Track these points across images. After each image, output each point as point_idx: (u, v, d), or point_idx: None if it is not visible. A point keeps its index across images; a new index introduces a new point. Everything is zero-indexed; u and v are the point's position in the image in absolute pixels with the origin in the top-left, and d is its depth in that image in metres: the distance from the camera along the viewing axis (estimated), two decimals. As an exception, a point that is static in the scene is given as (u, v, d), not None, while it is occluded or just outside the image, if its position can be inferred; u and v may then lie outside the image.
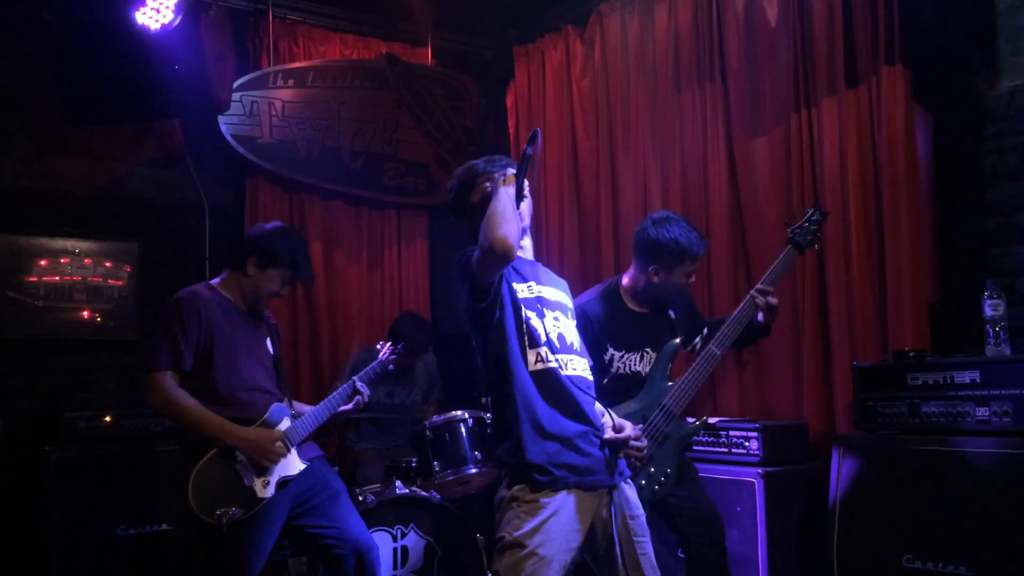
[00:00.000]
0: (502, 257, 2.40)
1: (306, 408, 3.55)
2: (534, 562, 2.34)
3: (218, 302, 3.30)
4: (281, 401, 3.36)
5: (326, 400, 3.55)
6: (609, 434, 2.57)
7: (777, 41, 4.19)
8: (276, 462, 3.18)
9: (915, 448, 3.16)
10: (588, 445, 2.50)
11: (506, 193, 2.51)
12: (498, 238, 2.37)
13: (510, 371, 2.49)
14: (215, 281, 3.41)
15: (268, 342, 3.44)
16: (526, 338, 2.51)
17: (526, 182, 2.59)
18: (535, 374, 2.49)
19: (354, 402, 3.68)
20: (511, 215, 2.45)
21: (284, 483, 3.22)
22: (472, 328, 2.59)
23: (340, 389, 3.64)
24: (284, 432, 3.26)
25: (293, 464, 3.28)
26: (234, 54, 4.82)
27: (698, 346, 3.52)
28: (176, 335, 3.16)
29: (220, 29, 4.41)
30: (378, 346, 4.09)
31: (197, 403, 3.12)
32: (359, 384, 3.70)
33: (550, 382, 2.50)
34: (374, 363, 3.93)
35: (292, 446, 3.29)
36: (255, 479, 3.15)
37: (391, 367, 4.04)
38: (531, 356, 2.50)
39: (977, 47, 3.65)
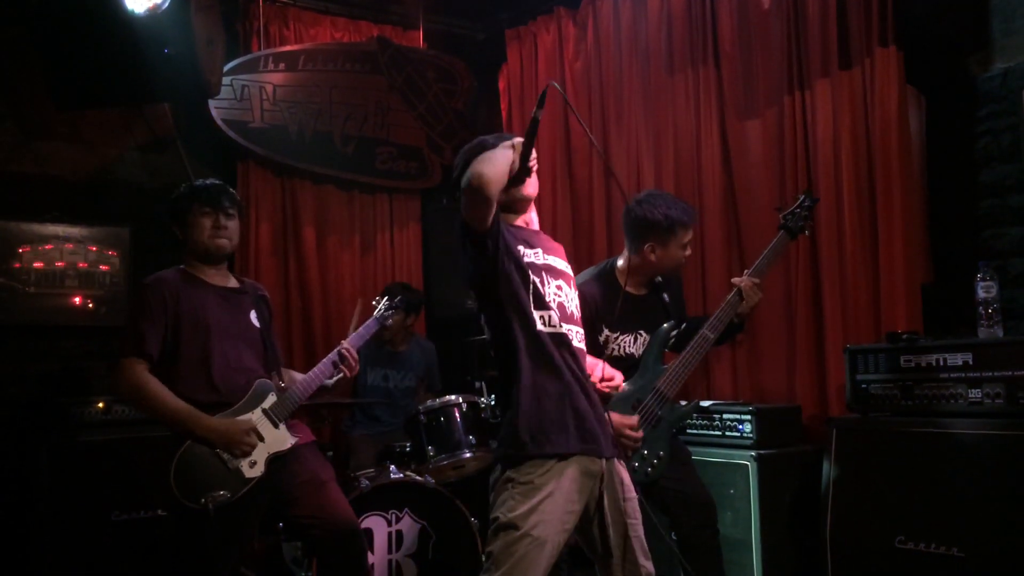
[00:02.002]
0: (476, 191, 2.33)
1: (299, 377, 3.43)
2: (528, 543, 2.33)
3: (186, 283, 3.21)
4: (267, 377, 3.25)
5: (314, 368, 3.39)
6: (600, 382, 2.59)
7: (770, 23, 4.18)
8: (248, 454, 3.07)
9: (908, 430, 3.17)
10: (587, 412, 2.49)
11: (503, 150, 2.46)
12: (473, 173, 2.32)
13: (519, 332, 2.47)
14: (184, 265, 3.33)
15: (252, 315, 3.32)
16: (532, 299, 2.50)
17: (533, 154, 2.50)
18: (543, 335, 2.48)
19: (345, 365, 3.43)
20: (497, 160, 2.39)
21: (275, 461, 3.12)
22: (478, 293, 2.56)
23: (329, 355, 3.43)
24: (268, 409, 3.18)
25: (282, 439, 3.18)
26: (224, 37, 4.77)
27: (672, 342, 3.49)
28: (140, 321, 3.09)
29: (210, 12, 4.35)
30: (374, 302, 3.89)
31: (165, 391, 3.02)
32: (345, 345, 3.46)
33: (558, 343, 2.49)
34: (369, 321, 3.70)
35: (281, 420, 3.20)
36: (241, 460, 3.05)
37: (388, 322, 3.87)
38: (537, 317, 2.49)
39: (970, 28, 3.65)
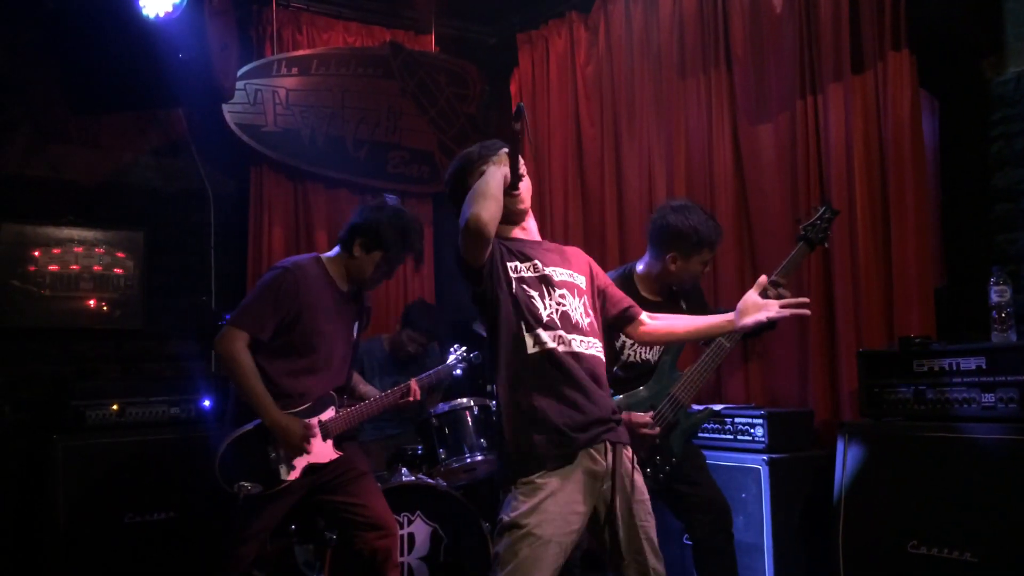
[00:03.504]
0: (475, 235, 2.38)
1: (360, 385, 3.66)
2: (531, 542, 2.34)
3: (319, 278, 3.33)
4: (340, 387, 3.39)
5: (377, 397, 3.57)
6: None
7: (782, 27, 4.18)
8: (300, 456, 3.22)
9: (920, 435, 3.16)
10: (587, 420, 2.48)
11: (494, 173, 2.49)
12: (472, 216, 2.36)
13: (507, 354, 2.49)
14: (329, 254, 3.43)
15: (356, 326, 3.45)
16: (523, 321, 2.49)
17: (521, 161, 2.53)
18: (532, 357, 2.48)
19: (405, 401, 3.63)
20: (491, 194, 2.42)
21: (312, 470, 3.27)
22: (480, 314, 2.60)
23: (393, 390, 3.60)
24: (324, 422, 3.30)
25: (326, 453, 3.31)
26: (238, 42, 4.80)
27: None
28: (267, 303, 3.21)
29: (224, 17, 4.38)
30: (451, 350, 4.02)
31: (253, 371, 3.16)
32: (416, 387, 3.63)
33: (548, 364, 2.47)
34: (440, 368, 3.88)
35: (330, 436, 3.32)
36: (282, 461, 3.20)
37: (458, 372, 3.98)
38: (528, 340, 2.48)
39: (983, 32, 3.63)
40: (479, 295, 2.53)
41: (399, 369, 4.95)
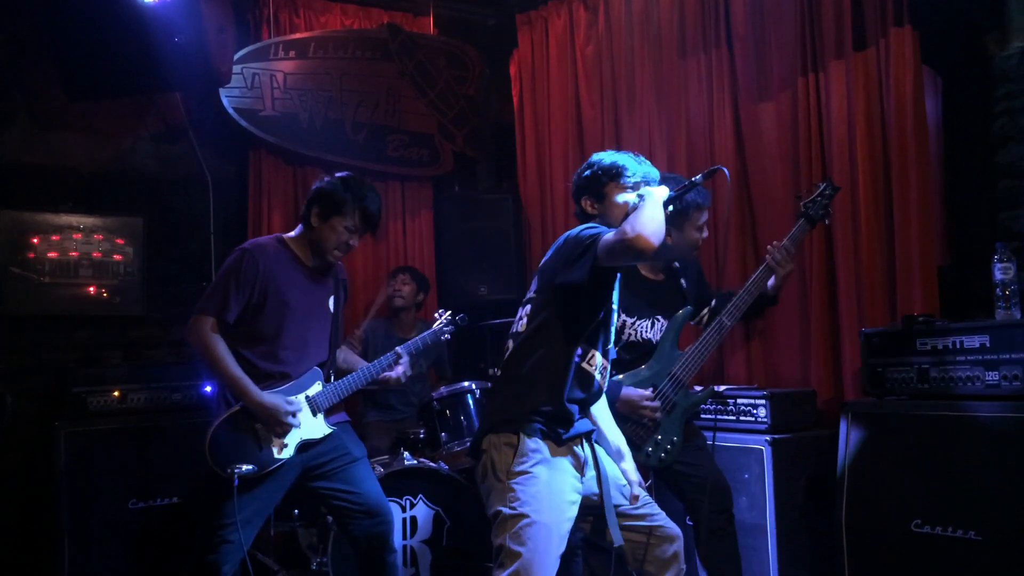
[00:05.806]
0: (637, 253, 2.44)
1: (353, 358, 3.62)
2: (536, 529, 2.41)
3: (281, 256, 3.31)
4: (324, 363, 3.37)
5: (365, 367, 3.52)
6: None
7: (783, 4, 4.14)
8: (286, 433, 3.19)
9: (924, 413, 3.15)
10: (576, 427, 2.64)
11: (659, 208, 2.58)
12: (644, 236, 2.40)
13: (555, 350, 2.57)
14: (290, 234, 3.41)
15: (331, 301, 3.42)
16: (591, 336, 2.62)
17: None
18: (575, 366, 2.58)
19: (396, 371, 3.59)
20: (662, 227, 2.49)
21: (305, 447, 3.25)
22: (558, 299, 2.60)
23: (381, 358, 3.55)
24: (312, 397, 3.29)
25: (317, 428, 3.29)
26: (234, 25, 4.77)
27: (704, 319, 3.49)
28: (230, 285, 3.20)
29: (220, 0, 4.36)
30: (436, 315, 3.97)
31: (227, 355, 3.16)
32: (403, 354, 3.60)
33: (584, 381, 2.61)
34: (427, 333, 3.82)
35: (320, 410, 3.31)
36: (274, 440, 3.18)
37: (446, 337, 3.91)
38: (581, 349, 2.59)
39: (986, 7, 3.60)
40: (573, 290, 2.55)
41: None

────────────────────────────────────────

Problem to work on
Transcribe all of the material exactly, leaving out whatever pictures it contains.

Answer space
Track these points across images. After each image, output each point as point_idx: (u, v, d), or point_idx: None if it is not visible. A point keeps its index across images; a new index introduces a new point. Everything is zero-indexed; u and v are the point's position in the image in absolute pixels with the origin in the top-left, and d is its depth in that image in metres: the distance from the camera along the viewing axis (estimated), two decimals. As an exception, a point that is static in the scene is given as (u, v, d), not None, while it is occluded or just outside the image, if its position can be inferred; u and v may then lie outside the image.
[00:00.000]
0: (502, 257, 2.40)
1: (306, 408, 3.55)
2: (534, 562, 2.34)
3: (218, 302, 3.30)
4: (281, 401, 3.36)
5: (326, 400, 3.55)
6: (609, 434, 2.57)
7: (777, 41, 4.19)
8: (276, 462, 3.18)
9: (915, 448, 3.16)
10: (588, 445, 2.50)
11: (506, 193, 2.51)
12: (498, 238, 2.37)
13: (510, 371, 2.49)
14: (215, 281, 3.41)
15: (268, 342, 3.44)
16: (526, 338, 2.51)
17: (526, 182, 2.59)
18: (535, 374, 2.49)
19: (354, 402, 3.68)
20: (511, 215, 2.45)
21: (284, 483, 3.22)
22: (472, 328, 2.59)
23: (340, 389, 3.64)
24: (284, 432, 3.26)
25: (293, 464, 3.28)
26: (234, 54, 4.82)
27: (698, 346, 3.52)
28: (176, 335, 3.16)
29: (220, 29, 4.41)
30: (378, 346, 4.09)
31: (197, 403, 3.12)
32: (359, 384, 3.70)
33: (550, 382, 2.50)
34: (374, 363, 3.93)
35: (292, 446, 3.29)
36: (255, 479, 3.15)
37: (391, 367, 4.04)
38: (531, 356, 2.50)
39: (977, 47, 3.65)
[00:02.002]
0: (476, 191, 2.33)
1: (299, 377, 3.43)
2: (528, 543, 2.33)
3: (186, 283, 3.21)
4: (267, 377, 3.25)
5: (314, 368, 3.39)
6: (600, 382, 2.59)
7: (770, 23, 4.18)
8: (248, 454, 3.07)
9: (908, 430, 3.17)
10: (587, 412, 2.49)
11: (503, 150, 2.46)
12: (473, 173, 2.32)
13: (519, 332, 2.47)
14: (184, 265, 3.33)
15: (252, 315, 3.32)
16: (532, 299, 2.50)
17: (533, 154, 2.50)
18: (543, 335, 2.48)
19: (345, 365, 3.43)
20: (497, 160, 2.39)
21: (275, 461, 3.12)
22: (478, 293, 2.56)
23: (329, 355, 3.43)
24: (268, 409, 3.18)
25: (282, 439, 3.18)
26: (224, 37, 4.77)
27: (672, 342, 3.49)
28: (140, 321, 3.09)
29: (210, 12, 4.35)
30: (374, 302, 3.89)
31: (165, 391, 3.02)
32: (345, 345, 3.46)
33: (558, 343, 2.49)
34: (369, 321, 3.70)
35: (281, 420, 3.20)
36: (241, 460, 3.05)
37: (388, 322, 3.87)
38: (537, 317, 2.49)
39: (970, 28, 3.65)
[00:03.504]
0: (475, 235, 2.38)
1: (360, 385, 3.66)
2: (531, 542, 2.34)
3: (319, 278, 3.33)
4: (340, 387, 3.39)
5: (377, 397, 3.57)
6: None
7: (782, 27, 4.18)
8: (300, 456, 3.22)
9: (920, 435, 3.16)
10: (587, 420, 2.48)
11: (494, 173, 2.49)
12: (472, 216, 2.36)
13: (507, 354, 2.49)
14: (329, 254, 3.43)
15: (356, 326, 3.45)
16: (523, 321, 2.49)
17: (521, 161, 2.53)
18: (532, 357, 2.48)
19: (405, 401, 3.63)
20: (491, 194, 2.42)
21: (312, 470, 3.27)
22: (480, 314, 2.60)
23: (393, 390, 3.60)
24: (324, 422, 3.30)
25: (326, 453, 3.31)
26: (238, 42, 4.80)
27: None
28: (267, 303, 3.21)
29: (224, 17, 4.38)
30: (451, 350, 4.02)
31: (253, 371, 3.16)
32: (416, 387, 3.63)
33: (548, 364, 2.47)
34: (440, 368, 3.88)
35: (330, 436, 3.32)
36: (282, 461, 3.20)
37: (458, 372, 3.98)
38: (528, 340, 2.48)
39: (983, 32, 3.63)
40: (479, 295, 2.53)
41: (399, 369, 4.95)
[00:05.806]
0: (637, 253, 2.44)
1: (353, 358, 3.62)
2: (536, 529, 2.41)
3: (281, 256, 3.31)
4: (324, 363, 3.37)
5: (365, 367, 3.52)
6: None
7: (783, 4, 4.14)
8: (286, 433, 3.19)
9: (924, 413, 3.15)
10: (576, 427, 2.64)
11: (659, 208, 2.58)
12: (644, 236, 2.40)
13: (555, 350, 2.57)
14: (290, 234, 3.41)
15: (331, 301, 3.42)
16: (591, 336, 2.62)
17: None
18: (575, 366, 2.58)
19: (396, 371, 3.59)
20: (662, 227, 2.49)
21: (305, 447, 3.25)
22: (558, 299, 2.60)
23: (381, 358, 3.55)
24: (312, 397, 3.29)
25: (317, 428, 3.29)
26: (234, 25, 4.77)
27: (704, 319, 3.49)
28: (230, 285, 3.20)
29: (220, 0, 4.36)
30: (436, 315, 3.97)
31: (227, 355, 3.16)
32: (403, 354, 3.60)
33: (584, 381, 2.61)
34: (427, 333, 3.82)
35: (320, 410, 3.31)
36: (274, 440, 3.18)
37: (446, 337, 3.91)
38: (581, 349, 2.59)
39: (986, 7, 3.60)
40: (573, 290, 2.55)
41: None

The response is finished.